Не имея слуха, Андрей никогда не увлекался музыкой, его интересовали другие вещи.

У него - машина.

Автомобиль.

Он с детства хотел машину.

Вырос.

Зарабатывал.

Копил.

Доставал.

Крутился направо, налево, назад, вперед - вокруг денег, вокруг людей, вокруг собственной оси.

И вот ему стало двадцать четыре года.

И она стала у него.

Она называется "БМВ".

Нет, не так.

BMW.

Вот как она называется.

Она алого блистающего цвета.

У нее четыре двери и закругленные формы клинообразного кузова.

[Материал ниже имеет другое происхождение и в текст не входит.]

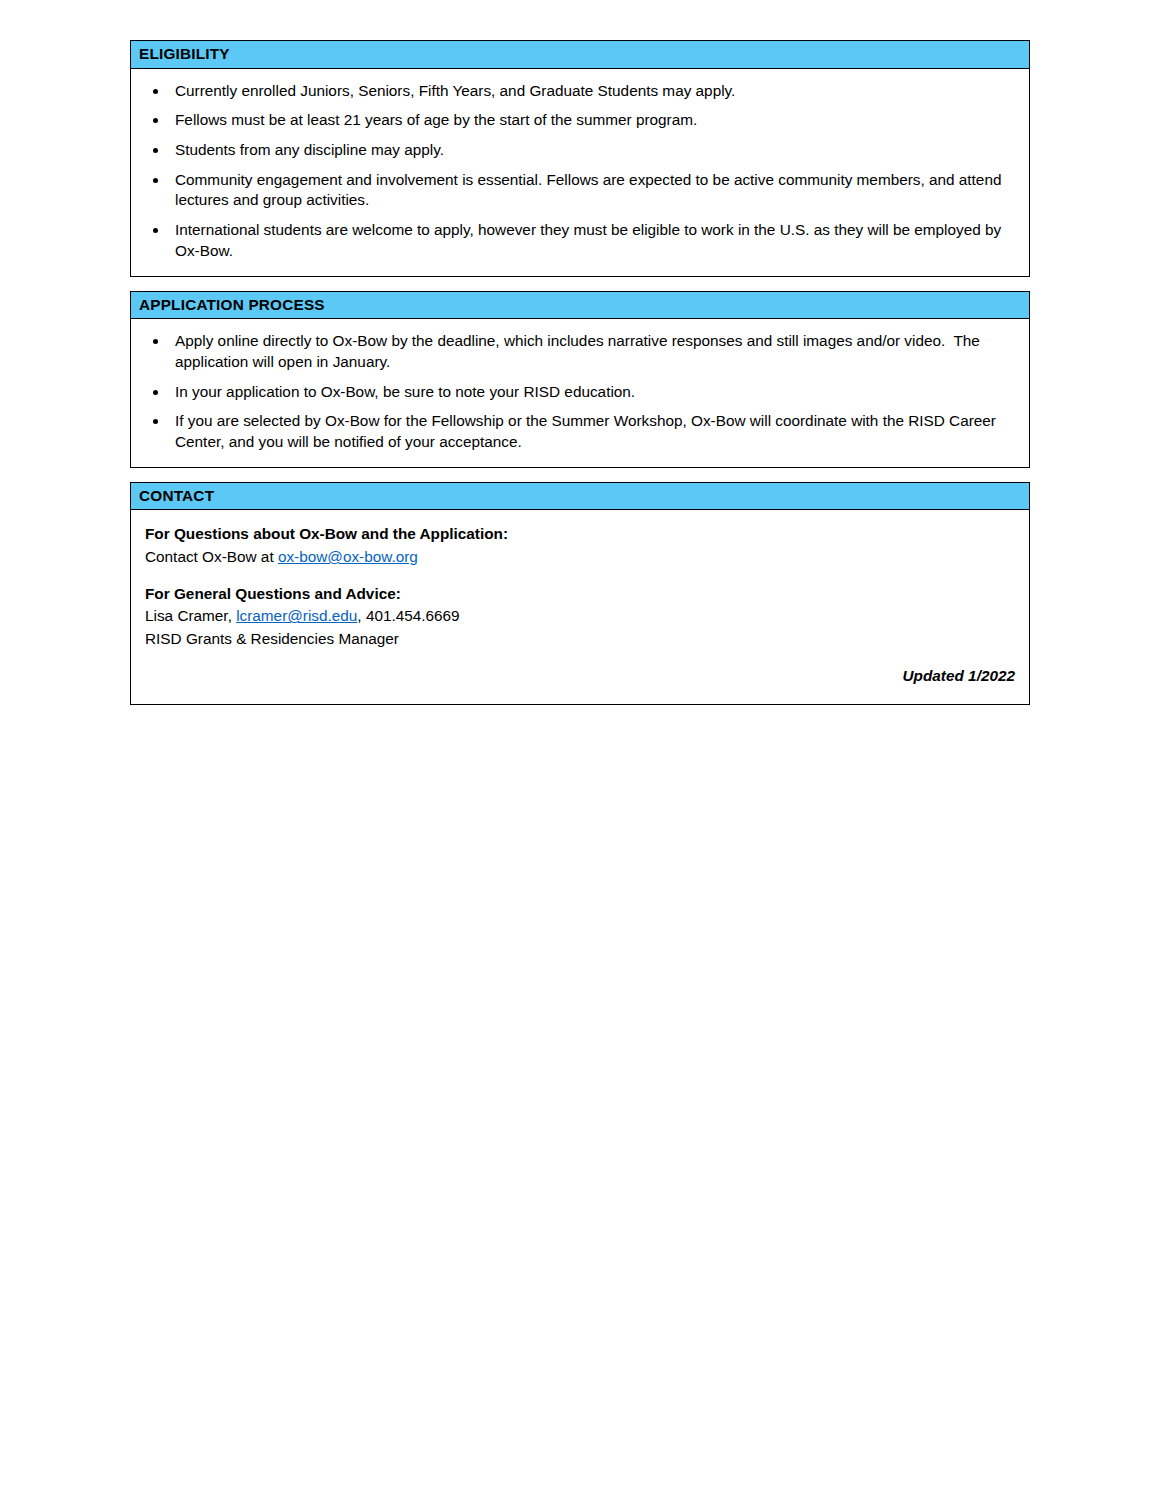ELIGIBILITY
Currently enrolled Juniors, Seniors, Fifth Years, and Graduate Students may apply.
Fellows must be at least 21 years of age by the start of the summer program.
Students from any discipline may apply.
Community engagement and involvement is essential. Fellows are expected to be active community members, and attend lectures and group activities.
International students are welcome to apply, however they must be eligible to work in the U.S. as they will be employed by Ox-Bow.
APPLICATION PROCESS
Apply online directly to Ox-Bow by the deadline, which includes narrative responses and still images and/or video. The application will open in January.
In your application to Ox-Bow, be sure to note your RISD education.
If you are selected by Ox-Bow for the Fellowship or the Summer Workshop, Ox-Bow will coordinate with the RISD Career Center, and you will be notified of your acceptance.
CONTACT
For Questions about Ox-Bow and the Application:
Contact Ox-Bow at ox-bow@ox-bow.org
For General Questions and Advice:
Lisa Cramer, lcramer@risd.edu, 401.454.6669
RISD Grants & Residencies Manager
Updated 1/2022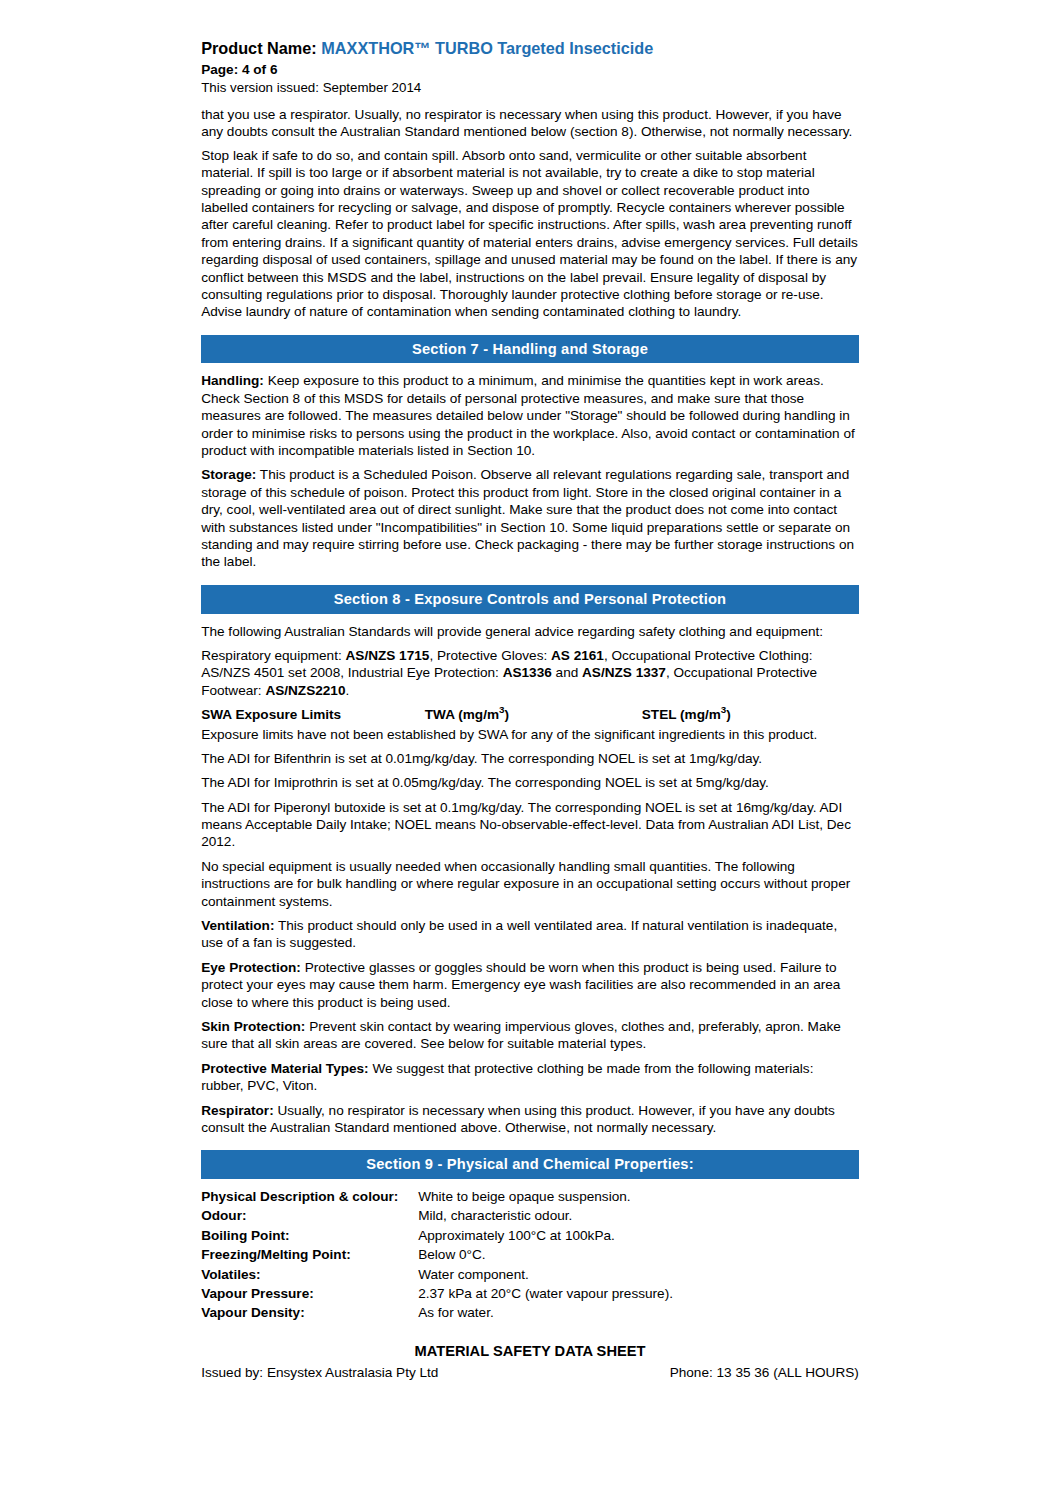Product Name: MAXXTHOR™ TURBO Targeted Insecticide
Page: 4 of 6
This version issued: September 2014
that you use a respirator. Usually, no respirator is necessary when using this product. However, if you have any doubts consult the Australian Standard mentioned below (section 8). Otherwise, not normally necessary.
Stop leak if safe to do so, and contain spill. Absorb onto sand, vermiculite or other suitable absorbent material. If spill is too large or if absorbent material is not available, try to create a dike to stop material spreading or going into drains or waterways. Sweep up and shovel or collect recoverable product into labelled containers for recycling or salvage, and dispose of promptly. Recycle containers wherever possible after careful cleaning. Refer to product label for specific instructions. After spills, wash area preventing runoff from entering drains. If a significant quantity of material enters drains, advise emergency services. Full details regarding disposal of used containers, spillage and unused material may be found on the label. If there is any conflict between this MSDS and the label, instructions on the label prevail. Ensure legality of disposal by consulting regulations prior to disposal. Thoroughly launder protective clothing before storage or re-use. Advise laundry of nature of contamination when sending contaminated clothing to laundry.
Section 7 - Handling and Storage
Handling: Keep exposure to this product to a minimum, and minimise the quantities kept in work areas. Check Section 8 of this MSDS for details of personal protective measures, and make sure that those measures are followed. The measures detailed below under "Storage" should be followed during handling in order to minimise risks to persons using the product in the workplace. Also, avoid contact or contamination of product with incompatible materials listed in Section 10.
Storage: This product is a Scheduled Poison. Observe all relevant regulations regarding sale, transport and storage of this schedule of poison. Protect this product from light. Store in the closed original container in a dry, cool, well-ventilated area out of direct sunlight. Make sure that the product does not come into contact with substances listed under "Incompatibilities" in Section 10. Some liquid preparations settle or separate on standing and may require stirring before use. Check packaging - there may be further storage instructions on the label.
Section 8 - Exposure Controls and Personal Protection
The following Australian Standards will provide general advice regarding safety clothing and equipment:
Respiratory equipment: AS/NZS 1715, Protective Gloves: AS 2161, Occupational Protective Clothing: AS/NZS 4501 set 2008, Industrial Eye Protection: AS1336 and AS/NZS 1337, Occupational Protective Footwear: AS/NZS2210.
SWA Exposure Limits
TWA (mg/m3)
STEL (mg/m3)
Exposure limits have not been established by SWA for any of the significant ingredients in this product.
The ADI for Bifenthrin is set at 0.01mg/kg/day. The corresponding NOEL is set at 1mg/kg/day.
The ADI for Imiprothrin is set at 0.05mg/kg/day. The corresponding NOEL is set at 5mg/kg/day.
The ADI for Piperonyl butoxide is set at 0.1mg/kg/day. The corresponding NOEL is set at 16mg/kg/day. ADI means Acceptable Daily Intake; NOEL means No-observable-effect-level. Data from Australian ADI List, Dec 2012.
No special equipment is usually needed when occasionally handling small quantities. The following instructions are for bulk handling or where regular exposure in an occupational setting occurs without proper containment systems.
Ventilation: This product should only be used in a well ventilated area. If natural ventilation is inadequate, use of a fan is suggested.
Eye Protection: Protective glasses or goggles should be worn when this product is being used. Failure to protect your eyes may cause them harm. Emergency eye wash facilities are also recommended in an area close to where this product is being used.
Skin Protection: Prevent skin contact by wearing impervious gloves, clothes and, preferably, apron. Make sure that all skin areas are covered. See below for suitable material types.
Protective Material Types: We suggest that protective clothing be made from the following materials: rubber, PVC, Viton.
Respirator: Usually, no respirator is necessary when using this product. However, if you have any doubts consult the Australian Standard mentioned above. Otherwise, not normally necessary.
Section 9 - Physical and Chemical Properties:
| Physical Description & colour: | White to beige opaque suspension. |
| Odour: | Mild, characteristic odour. |
| Boiling Point: | Approximately 100°C at 100kPa. |
| Freezing/Melting Point: | Below 0°C. |
| Volatiles: | Water component. |
| Vapour Pressure: | 2.37 kPa at 20°C (water vapour pressure). |
| Vapour Density: | As for water. |
MATERIAL SAFETY DATA SHEET
Issued by: Ensystex Australasia Pty Ltd
Phone: 13 35 36 (ALL HOURS)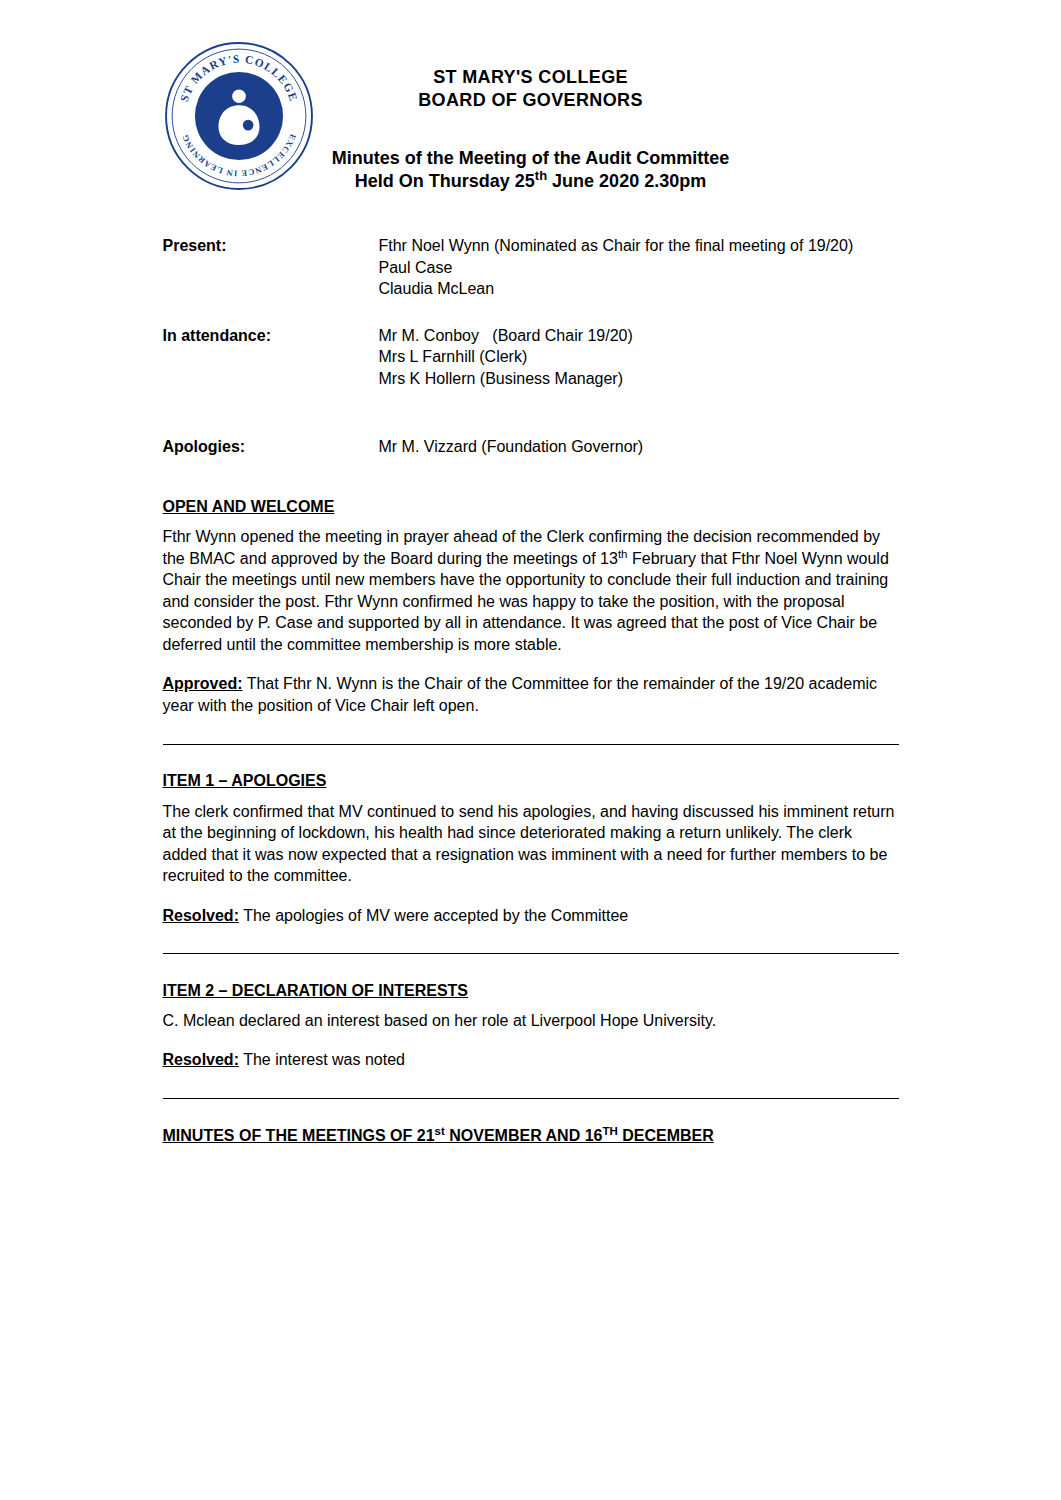St Mary's College crest — Excellence in Learning ST MARY'S COLLEGE EXCELLENCE IN LEARNING
ST MARY'S COLLEGE
BOARD OF GOVERNORS
Minutes of the Meeting of the Audit Committee
Held On Thursday 25th June 2020 2.30pm
| Present: | Fthr Noel Wynn (Nominated as Chair for the final meeting of 19/20) Paul Case Claudia McLean |
| In attendance: | Mr M. Conboy (Board Chair 19/20) Mrs L Farnhill (Clerk) Mrs K Hollern (Business Manager) |
| Apologies: | Mr M. Vizzard (Foundation Governor) |
OPEN AND WELCOME
Fthr Wynn opened the meeting in prayer ahead of the Clerk confirming the decision recommended by the BMAC and approved by the Board during the meetings of 13th February that Fthr Noel Wynn would Chair the meetings until new members have the opportunity to conclude their full induction and training and consider the post. Fthr Wynn confirmed he was happy to take the position, with the proposal seconded by P. Case and supported by all in attendance. It was agreed that the post of Vice Chair be deferred until the committee membership is more stable.
Approved: That Fthr N. Wynn is the Chair of the Committee for the remainder of the 19/20 academic year with the position of Vice Chair left open.
ITEM 1 – APOLOGIES
The clerk confirmed that MV continued to send his apologies, and having discussed his imminent return at the beginning of lockdown, his health had since deteriorated making a return unlikely. The clerk added that it was now expected that a resignation was imminent with a need for further members to be recruited to the committee.
Resolved: The apologies of MV were accepted by the Committee
ITEM 2 – DECLARATION OF INTERESTS
C. Mclean declared an interest based on her role at Liverpool Hope University.
Resolved: The interest was noted
MINUTES OF THE MEETINGS OF 21st NOVEMBER AND 16TH DECEMBER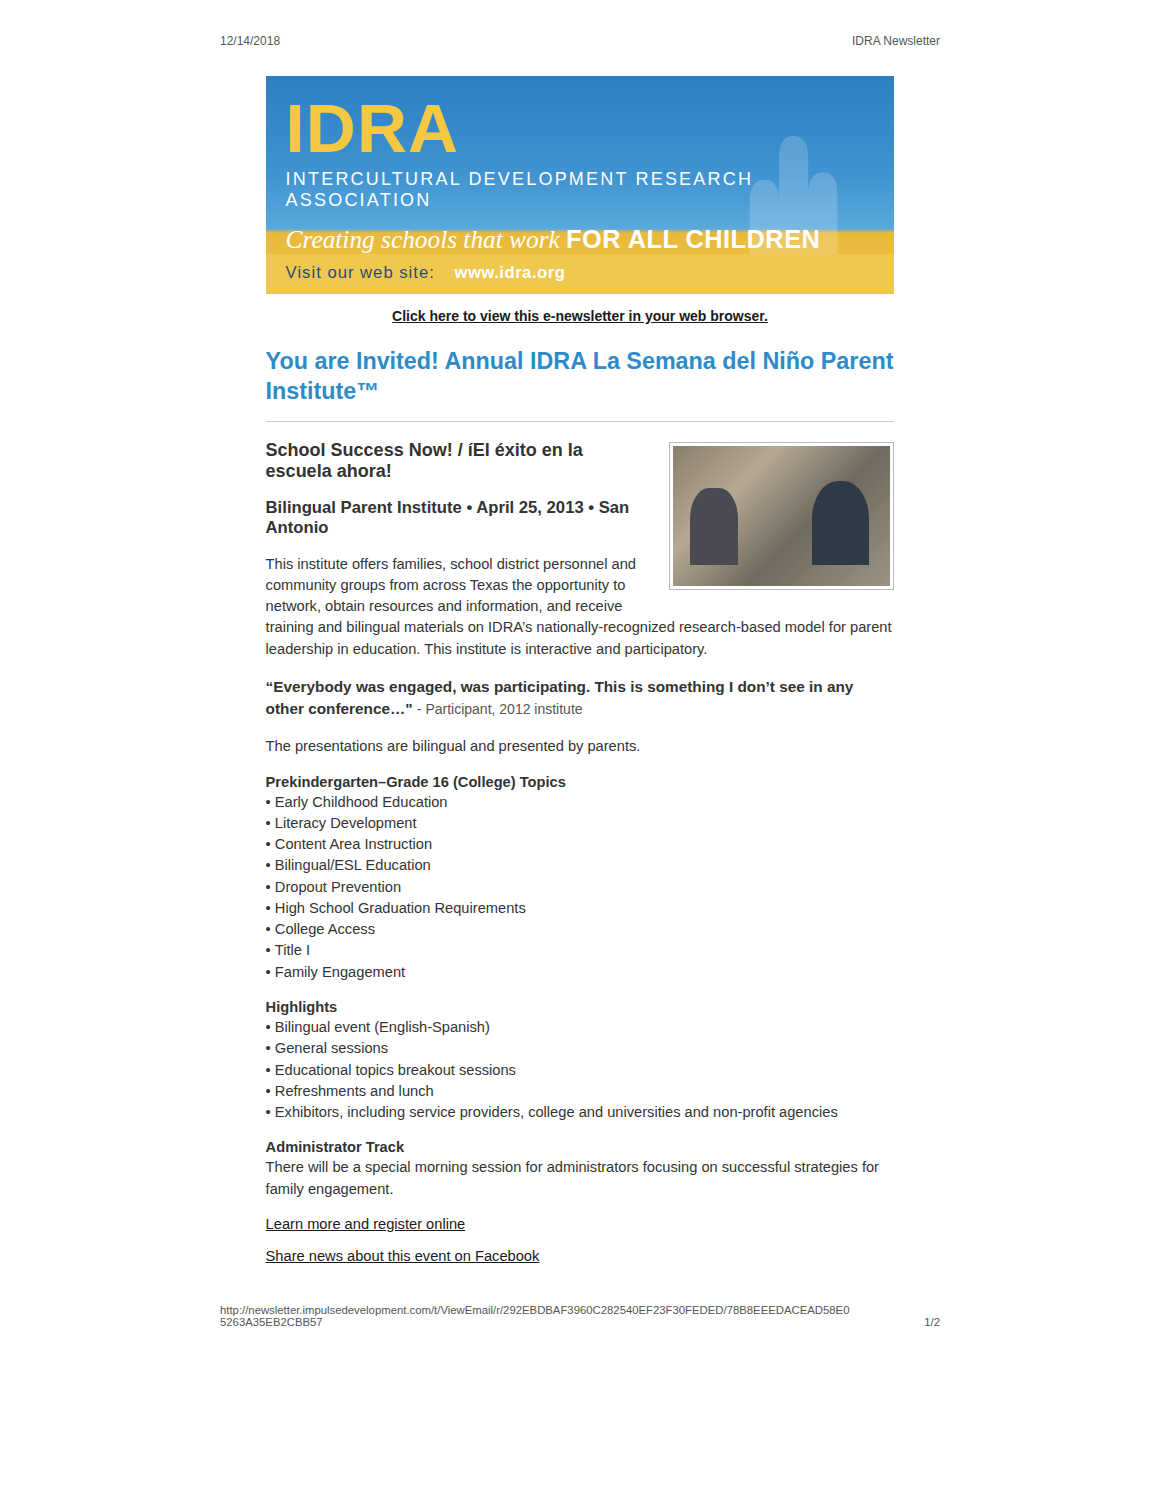12/14/2018 IDRA Newsletter
IDRA
INTERCULTURAL DEVELOPMENT RESEARCH ASSOCIATION
Creating schools that work FOR ALL CHILDREN
Visit our web site: www.idra.org
Click here to view this e-newsletter in your web browser.
You are Invited! Annual IDRA La Semana del Niño Parent Institute™
School Success Now! / íEl éxito en la escuela ahora!
Bilingual Parent Institute • April 25, 2013 • San Antonio
This institute offers families, school district personnel and community groups from across Texas the opportunity to network, obtain resources and information, and receive training and bilingual materials on IDRA’s nationally-recognized research-based model for parent leadership in education. This institute is interactive and participatory.
“Everybody was engaged, was participating. This is something I don’t see in any other conference…" - Participant, 2012 institute
The presentations are bilingual and presented by parents.
Prekindergarten–Grade 16 (College) Topics
Early Childhood Education
Literacy Development
Content Area Instruction
Bilingual/ESL Education
Dropout Prevention
High School Graduation Requirements
College Access
Title I
Family Engagement
Highlights
Bilingual event (English-Spanish)
General sessions
Educational topics breakout sessions
Refreshments and lunch
Exhibitors, including service providers, college and universities and non-profit agencies
Administrator Track
There will be a special morning session for administrators focusing on successful strategies for family engagement.
Learn more and register online Share news about this event on Facebook
http://newsletter.impulsedevelopment.com/t/ViewEmail/r/292EBDBAF3960C282540EF23F30FEDED/78B8EEEDACEAD58E05263A35EB2CBB57 1/2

В ней музыка mini hi fi, кондиционер, бар с напитками.

В ней кожаные сиденья.

На крыше есть люк темного стекла, который можно открыть для прохлады, а можно и не открывать, но тогда его не будет видно тем, кто смотрит со стороны. Когда же его откроешь, его видно - не в пример большинству машин, пусть тоже импортных, но не имеющих такого люка. И если, например, девушка сидит в машине и ей захочется посмотреть наверх, то она увидит над собой сквозь щель люка небо с облаками или без облаков, с одной только безграничной синевой, и она сразу душой почувствует иной масштаб и простор и мощь движения, а через это по-другому оценит масштаб, простор и мощь владельца машины Андрея Андреева, - что и требуется доказать.

Колеса у машины широкие и небольшие в диаметре, диски их хромированные или никелированные - сверкают.

Стекла окон машины тоже затемнены - из машины отлично видно все, в машину же ничего не видно, и завистливому зеваке остается лишь воображать, кто там таинственный, невидимо-неведомый, по каким тайным делам промчался мимо него в городские дали, кто - и с кем? Вздохнет зевака, тряхнет раздраженно бутылками кефира в полиэтиленовом пакете (на котором загорелая голая женщина изображена на золотом пляже под пальмой со счастливой улыбкой лица и манящим извивом тела) и скажет мысленно: "Убивать таких пора!" может быть, имея в виду не только того, кто едет в машине, но и загорелую женщину - и того, по чьей вине он должен пить кефир вместо ежедневного шампанского, которое он и не стал бы пить каждый день, но хотел бы иметь такую возможность, он бы даже и не притронулся к нему, поставил бы два ящика, гости удивляются, спрашивают, а он отвечает: да так, на всякий случай, пусть себе стоит, вдруг хорошие люди зайдут - угощу...

К заднему же стеклу машины приклеена белая надпись на синем фоне, дразнящая своим содержанием (Андрей приобрел ее на автомобильном базаре). Надпись такая:

I HAD A MALT AT THE YELLOWSTONE DRUG

SHOSHONI, WYOMING

Купив машину, Андрей Андреев не сумел сразу же купить гараж и четыре месяца спал в машине. Впрочем, когда гараж наконец был приобретен, Андрей не расстался с привычным уже местом ночлега и частенько приходил в гараж успокоиться от жизни - и переспать ночку с машиной, которая ни разу еще не предала, не подвела его, а только ласкала удобством кресла, скоростью, легкостью, - не говоря уж о том, что она стала для него идеальной сводней и бессчетное количество девушек, девчонок, девиц, девах, девок, баб, женщин, чувих, лахудр и лохушек, дам и барышень, принцесс и золушек попадали на совратительные ложа сидений и безропотно позволяли привезти себя - все в тот же в гараж, а не домой, поскольку родители Андрея Андреева, с которыми он жил, к его занятиям и образу жизни относились неодобрительно. Да хоть бы и одобрительно, в гараже было сокровеннее и уютнее, особенно после того, как Андрей расширил гараж, пристроив вполне жилое помещение, провел туда воду и газ, оборудовал канализацию.

И стал тут жить.

И был бы вполне счастлив - если бы не Эльвира Нагель.